Why is regular account servicing a key bedrock for retail banking apps?

The original text specifically highlights regular servicing journeys—like checking a current account balance—as the bedrock in retail banking. Why? Because users perform these actions daily, though they may open a new account only rarely. 'People open their current account once in a blue moon but they look at it every day.' This frequency creates an opportunity for habitual engagement. A banking app that nails the daily check-in—fast loading, clear balance display, easy transaction search—becomes part of the user's routine. If that experience is smooth, users trust the app for less frequent but higher-stakes actions like setting up direct debits or applying for loans. Conversely, if the daily check-in is slow or confusing, users will abandon the app altogether. Therefore, investing in regular servicing as bedrock ensures that the app earns its place in the user's daily life, building the foundation for deeper financial relationships.

How can product teams shift focus from internal departments to user needs?
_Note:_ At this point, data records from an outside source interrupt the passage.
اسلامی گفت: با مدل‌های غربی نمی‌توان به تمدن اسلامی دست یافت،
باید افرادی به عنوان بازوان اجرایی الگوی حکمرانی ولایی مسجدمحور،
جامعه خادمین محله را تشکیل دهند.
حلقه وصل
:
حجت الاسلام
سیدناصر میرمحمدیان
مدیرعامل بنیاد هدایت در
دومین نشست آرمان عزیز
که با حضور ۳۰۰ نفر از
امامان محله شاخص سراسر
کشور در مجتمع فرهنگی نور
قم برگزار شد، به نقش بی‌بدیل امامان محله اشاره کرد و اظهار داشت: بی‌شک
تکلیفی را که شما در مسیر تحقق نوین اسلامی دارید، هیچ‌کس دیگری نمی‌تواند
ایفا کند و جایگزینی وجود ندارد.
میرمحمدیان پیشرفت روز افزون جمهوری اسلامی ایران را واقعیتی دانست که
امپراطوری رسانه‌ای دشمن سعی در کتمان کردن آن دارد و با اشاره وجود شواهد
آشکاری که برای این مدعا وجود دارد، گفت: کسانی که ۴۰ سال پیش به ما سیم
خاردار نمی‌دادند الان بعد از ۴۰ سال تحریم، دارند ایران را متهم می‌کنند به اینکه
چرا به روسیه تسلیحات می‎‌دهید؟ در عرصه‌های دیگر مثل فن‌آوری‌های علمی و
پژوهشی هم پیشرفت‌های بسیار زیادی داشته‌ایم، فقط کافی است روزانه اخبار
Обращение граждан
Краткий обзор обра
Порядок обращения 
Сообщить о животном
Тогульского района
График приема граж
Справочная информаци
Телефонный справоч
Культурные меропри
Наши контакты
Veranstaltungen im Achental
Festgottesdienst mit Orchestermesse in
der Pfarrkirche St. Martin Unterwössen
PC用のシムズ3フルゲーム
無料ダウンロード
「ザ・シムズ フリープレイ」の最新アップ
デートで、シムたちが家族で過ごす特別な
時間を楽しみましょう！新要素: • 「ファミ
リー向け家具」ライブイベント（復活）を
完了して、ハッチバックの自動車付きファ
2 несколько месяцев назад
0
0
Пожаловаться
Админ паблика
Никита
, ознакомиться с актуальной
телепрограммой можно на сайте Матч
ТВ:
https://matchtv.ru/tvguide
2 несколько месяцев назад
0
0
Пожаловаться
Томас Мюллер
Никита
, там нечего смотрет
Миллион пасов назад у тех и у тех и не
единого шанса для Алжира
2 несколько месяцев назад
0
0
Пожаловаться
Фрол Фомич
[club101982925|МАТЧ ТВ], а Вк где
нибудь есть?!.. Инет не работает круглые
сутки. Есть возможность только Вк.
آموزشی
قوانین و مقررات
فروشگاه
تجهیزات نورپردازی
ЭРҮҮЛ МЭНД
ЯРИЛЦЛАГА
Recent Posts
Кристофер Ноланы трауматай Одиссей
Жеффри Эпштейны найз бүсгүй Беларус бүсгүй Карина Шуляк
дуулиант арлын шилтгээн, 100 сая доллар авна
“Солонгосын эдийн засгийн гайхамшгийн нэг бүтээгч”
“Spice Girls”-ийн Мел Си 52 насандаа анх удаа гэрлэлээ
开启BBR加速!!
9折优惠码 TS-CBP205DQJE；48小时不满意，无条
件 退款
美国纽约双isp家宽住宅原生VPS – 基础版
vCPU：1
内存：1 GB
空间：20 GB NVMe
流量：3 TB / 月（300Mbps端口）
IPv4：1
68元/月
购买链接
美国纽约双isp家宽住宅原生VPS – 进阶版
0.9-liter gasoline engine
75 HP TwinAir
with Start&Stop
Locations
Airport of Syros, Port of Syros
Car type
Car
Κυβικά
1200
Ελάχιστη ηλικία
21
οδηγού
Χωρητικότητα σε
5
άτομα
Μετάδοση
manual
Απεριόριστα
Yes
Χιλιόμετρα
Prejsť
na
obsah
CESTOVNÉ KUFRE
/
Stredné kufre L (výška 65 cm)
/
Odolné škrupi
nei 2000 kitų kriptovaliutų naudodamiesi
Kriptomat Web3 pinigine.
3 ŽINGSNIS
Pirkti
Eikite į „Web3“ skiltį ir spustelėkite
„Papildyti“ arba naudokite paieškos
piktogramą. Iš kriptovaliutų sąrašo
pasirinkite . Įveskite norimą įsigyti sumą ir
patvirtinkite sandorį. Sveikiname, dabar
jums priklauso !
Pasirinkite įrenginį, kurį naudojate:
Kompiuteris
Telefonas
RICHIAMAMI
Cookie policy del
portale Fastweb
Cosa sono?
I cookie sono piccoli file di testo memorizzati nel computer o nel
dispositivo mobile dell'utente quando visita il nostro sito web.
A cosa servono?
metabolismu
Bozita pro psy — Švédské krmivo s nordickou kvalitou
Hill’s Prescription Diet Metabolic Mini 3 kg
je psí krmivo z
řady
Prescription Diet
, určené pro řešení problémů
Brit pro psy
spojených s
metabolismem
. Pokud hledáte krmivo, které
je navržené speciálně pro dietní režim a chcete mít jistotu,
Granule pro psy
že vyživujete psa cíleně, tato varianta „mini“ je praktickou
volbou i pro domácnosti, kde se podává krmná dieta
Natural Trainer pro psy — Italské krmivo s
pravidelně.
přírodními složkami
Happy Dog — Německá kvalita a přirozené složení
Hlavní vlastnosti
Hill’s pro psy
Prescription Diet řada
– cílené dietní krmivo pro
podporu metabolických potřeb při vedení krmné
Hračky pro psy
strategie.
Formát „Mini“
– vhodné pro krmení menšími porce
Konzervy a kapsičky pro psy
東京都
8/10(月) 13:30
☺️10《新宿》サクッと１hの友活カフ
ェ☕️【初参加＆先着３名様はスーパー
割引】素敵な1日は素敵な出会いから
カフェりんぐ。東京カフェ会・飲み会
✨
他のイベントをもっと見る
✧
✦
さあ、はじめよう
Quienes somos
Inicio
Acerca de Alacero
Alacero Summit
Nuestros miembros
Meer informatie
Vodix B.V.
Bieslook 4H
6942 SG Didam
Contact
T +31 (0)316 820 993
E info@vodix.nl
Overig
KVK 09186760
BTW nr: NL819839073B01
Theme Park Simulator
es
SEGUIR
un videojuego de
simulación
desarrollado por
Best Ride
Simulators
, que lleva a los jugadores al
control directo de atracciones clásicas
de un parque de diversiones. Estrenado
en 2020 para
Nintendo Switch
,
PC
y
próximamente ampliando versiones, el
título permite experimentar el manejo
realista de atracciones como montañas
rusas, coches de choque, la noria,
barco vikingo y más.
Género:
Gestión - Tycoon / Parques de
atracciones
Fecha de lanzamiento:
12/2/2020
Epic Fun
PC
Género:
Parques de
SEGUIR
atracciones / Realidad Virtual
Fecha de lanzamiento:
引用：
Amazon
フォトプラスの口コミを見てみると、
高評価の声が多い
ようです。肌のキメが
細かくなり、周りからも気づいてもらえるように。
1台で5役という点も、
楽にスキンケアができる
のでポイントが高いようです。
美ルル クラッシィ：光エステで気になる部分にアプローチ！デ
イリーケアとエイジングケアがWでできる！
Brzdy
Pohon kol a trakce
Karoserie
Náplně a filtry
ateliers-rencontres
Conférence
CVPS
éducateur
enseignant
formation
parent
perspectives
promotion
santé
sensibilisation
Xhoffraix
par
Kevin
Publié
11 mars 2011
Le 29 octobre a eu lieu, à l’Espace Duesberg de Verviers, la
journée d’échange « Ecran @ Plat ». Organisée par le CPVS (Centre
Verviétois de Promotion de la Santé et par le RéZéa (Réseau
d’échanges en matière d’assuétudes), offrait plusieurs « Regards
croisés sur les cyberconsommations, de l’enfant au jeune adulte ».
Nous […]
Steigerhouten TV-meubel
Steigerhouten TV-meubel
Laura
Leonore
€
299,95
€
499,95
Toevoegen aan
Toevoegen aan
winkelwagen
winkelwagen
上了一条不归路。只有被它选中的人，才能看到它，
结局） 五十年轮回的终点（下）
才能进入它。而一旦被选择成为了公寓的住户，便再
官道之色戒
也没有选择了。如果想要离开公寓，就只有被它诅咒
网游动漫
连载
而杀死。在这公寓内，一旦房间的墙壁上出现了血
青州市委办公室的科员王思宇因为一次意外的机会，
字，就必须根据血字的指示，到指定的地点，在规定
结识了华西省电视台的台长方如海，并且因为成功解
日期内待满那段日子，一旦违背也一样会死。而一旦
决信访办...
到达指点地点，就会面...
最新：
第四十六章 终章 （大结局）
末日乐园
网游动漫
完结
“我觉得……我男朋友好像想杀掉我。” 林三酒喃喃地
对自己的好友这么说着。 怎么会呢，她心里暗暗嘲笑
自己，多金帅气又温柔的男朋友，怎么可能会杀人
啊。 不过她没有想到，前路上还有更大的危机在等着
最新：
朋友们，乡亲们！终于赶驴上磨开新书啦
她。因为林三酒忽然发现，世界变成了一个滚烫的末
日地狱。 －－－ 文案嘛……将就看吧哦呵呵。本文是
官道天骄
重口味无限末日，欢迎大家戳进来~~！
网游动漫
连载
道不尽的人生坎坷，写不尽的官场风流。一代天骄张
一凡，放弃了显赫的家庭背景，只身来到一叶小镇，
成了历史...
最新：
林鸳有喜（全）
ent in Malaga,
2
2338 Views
Shifting focus starts with establishing a clear, user-centered product vision that everyone can rally behind. The original text implies that internal politics thrive in the absence of a strong north star. Teams should conduct user research to identify the single most important job the product must do. Then, define success metrics around that job—like 'time to complete a balance check' or 'percentage of users who log in three times a week'. When new feature requests come from internal departments, evaluate them against these metrics. If a feature doesn't support the bedrock, postpone it. Also, include user experience (UX) designers in roadmap meetings to champion the user's perspective. Finally, adopt a 'ruthless' MVP mindset: ship the bedrock feature first, gather feedback, and only then add complementary features. This approach flips the dynamic from 'how many features can we ship?' to 'how perfectly can we solve the core problem?'—making products that actually stick.